I remember taking a class on women’s history in the U.S. during my senior year in college and being so completely blown away by women’s involvement in everything from arts to science, design, sports, government, civil rights, fashion, and pretty much everything. It was kind of ridiculous that women’s involvement in history was not taught early in my school years, and that I had to take a special class in college to get a proper understanding of it, but at least I did.

One of the units in this class that I remember being the most interested in was about women and bicycles. In the late 1890s women were not allowed to ride bicycles, and it caused quite a stir to say the least. Bicycles were still fairly new at the time and the original models were not safe for anyone, men or women. But as designs changed and became more sophisticated, bike riding was the new fad to sweep the nation and everyone was doing it. Except women.

“…conservatives feared that cycling would compromise women’s femininity, damage their reproductive health, or even corrupt their morals…”

It was one Elizabeth Cady Stanton who foresaw a bicycle as much more than just transportation: it was a social revolution for women. She was a huge proponent of women’s rights to ride bicycles and was, as we now know her to have been time and again, way ahead of her time when it came to advocating for equal rights.


Even more interesting than the social objections, doctors were also against it and claimed with little proof that bicycling was unhealthy for women. They went so far as to say that cycling would require more energy than women were capable of possessing, energy better spent focusing on rearing their children and having more. There were physicians saying it was perfectly safe and healthy for women to ride bicycles, but the majority of them were going with the public opinion that it was not, and were referring to “deformities” that could occur, like gaining muscle in the legs (!).

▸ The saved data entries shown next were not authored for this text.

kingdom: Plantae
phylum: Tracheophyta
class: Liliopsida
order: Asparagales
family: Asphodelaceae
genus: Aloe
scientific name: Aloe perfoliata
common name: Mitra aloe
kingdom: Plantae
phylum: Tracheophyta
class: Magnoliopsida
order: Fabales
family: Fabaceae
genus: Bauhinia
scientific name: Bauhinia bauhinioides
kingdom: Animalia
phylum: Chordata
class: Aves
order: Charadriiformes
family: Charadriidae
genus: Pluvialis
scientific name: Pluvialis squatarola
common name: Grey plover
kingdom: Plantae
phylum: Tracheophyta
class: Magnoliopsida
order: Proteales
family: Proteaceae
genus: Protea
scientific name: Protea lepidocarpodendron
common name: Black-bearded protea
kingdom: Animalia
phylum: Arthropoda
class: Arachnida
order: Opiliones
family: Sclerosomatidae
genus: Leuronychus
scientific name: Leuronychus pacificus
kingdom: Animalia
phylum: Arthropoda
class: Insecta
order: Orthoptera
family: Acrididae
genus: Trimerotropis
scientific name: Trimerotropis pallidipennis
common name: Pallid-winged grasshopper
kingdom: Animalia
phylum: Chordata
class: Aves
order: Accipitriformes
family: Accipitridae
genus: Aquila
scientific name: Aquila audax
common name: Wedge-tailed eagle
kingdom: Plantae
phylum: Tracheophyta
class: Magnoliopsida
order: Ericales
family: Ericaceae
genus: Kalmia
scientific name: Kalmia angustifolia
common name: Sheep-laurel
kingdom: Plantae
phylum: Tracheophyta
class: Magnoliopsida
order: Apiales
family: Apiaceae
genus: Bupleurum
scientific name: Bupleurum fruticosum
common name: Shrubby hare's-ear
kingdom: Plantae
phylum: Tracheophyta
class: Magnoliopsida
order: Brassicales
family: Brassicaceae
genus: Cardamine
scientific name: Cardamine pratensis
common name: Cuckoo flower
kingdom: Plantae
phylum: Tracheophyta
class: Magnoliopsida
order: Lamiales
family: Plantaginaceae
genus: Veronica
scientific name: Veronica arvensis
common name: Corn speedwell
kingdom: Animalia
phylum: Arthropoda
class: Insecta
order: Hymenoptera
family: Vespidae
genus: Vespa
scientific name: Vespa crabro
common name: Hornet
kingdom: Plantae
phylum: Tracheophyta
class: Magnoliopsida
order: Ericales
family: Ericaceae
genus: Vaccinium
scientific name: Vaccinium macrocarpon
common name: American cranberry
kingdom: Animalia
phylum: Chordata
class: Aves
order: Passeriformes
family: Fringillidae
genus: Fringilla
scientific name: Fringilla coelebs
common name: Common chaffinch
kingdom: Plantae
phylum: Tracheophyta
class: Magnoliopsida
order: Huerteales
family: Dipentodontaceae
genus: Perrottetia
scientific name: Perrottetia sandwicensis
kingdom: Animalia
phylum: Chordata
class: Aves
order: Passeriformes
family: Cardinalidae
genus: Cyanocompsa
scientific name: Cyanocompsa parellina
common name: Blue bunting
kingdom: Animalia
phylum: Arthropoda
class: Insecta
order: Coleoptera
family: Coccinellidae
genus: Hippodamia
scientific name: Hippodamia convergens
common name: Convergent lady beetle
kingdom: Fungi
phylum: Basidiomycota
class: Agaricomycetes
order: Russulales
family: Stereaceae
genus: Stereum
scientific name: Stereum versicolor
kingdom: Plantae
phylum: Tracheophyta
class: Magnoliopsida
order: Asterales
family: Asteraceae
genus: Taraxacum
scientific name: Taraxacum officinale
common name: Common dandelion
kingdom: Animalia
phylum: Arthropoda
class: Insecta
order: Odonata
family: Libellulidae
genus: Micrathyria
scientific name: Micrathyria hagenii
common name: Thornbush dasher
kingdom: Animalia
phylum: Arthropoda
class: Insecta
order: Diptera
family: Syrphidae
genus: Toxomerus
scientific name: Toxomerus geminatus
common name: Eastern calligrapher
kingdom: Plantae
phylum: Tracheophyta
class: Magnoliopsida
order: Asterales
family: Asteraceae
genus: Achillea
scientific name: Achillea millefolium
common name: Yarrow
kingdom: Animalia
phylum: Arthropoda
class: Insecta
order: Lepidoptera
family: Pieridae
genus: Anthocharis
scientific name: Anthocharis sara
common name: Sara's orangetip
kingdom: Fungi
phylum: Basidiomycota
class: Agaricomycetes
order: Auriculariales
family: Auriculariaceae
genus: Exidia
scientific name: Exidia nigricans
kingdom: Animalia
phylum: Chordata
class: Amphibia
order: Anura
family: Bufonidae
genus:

The worries about women’s compromised femininity were also starting to fall on deaf ears as time went on: how could it be compromised any more than it would be from horseback riding? Then there is also the fact that women who were allowed to ride bicycles now had an actual means of escape from the house, their husbands, their children, societal expectations, etc. Sounds exciting 🙂

Even though it is somewhat laughable today that women once had to fight for the right to ride bicycles, it is of course, not about the bicycle. It is about the equal rights of the person riding it.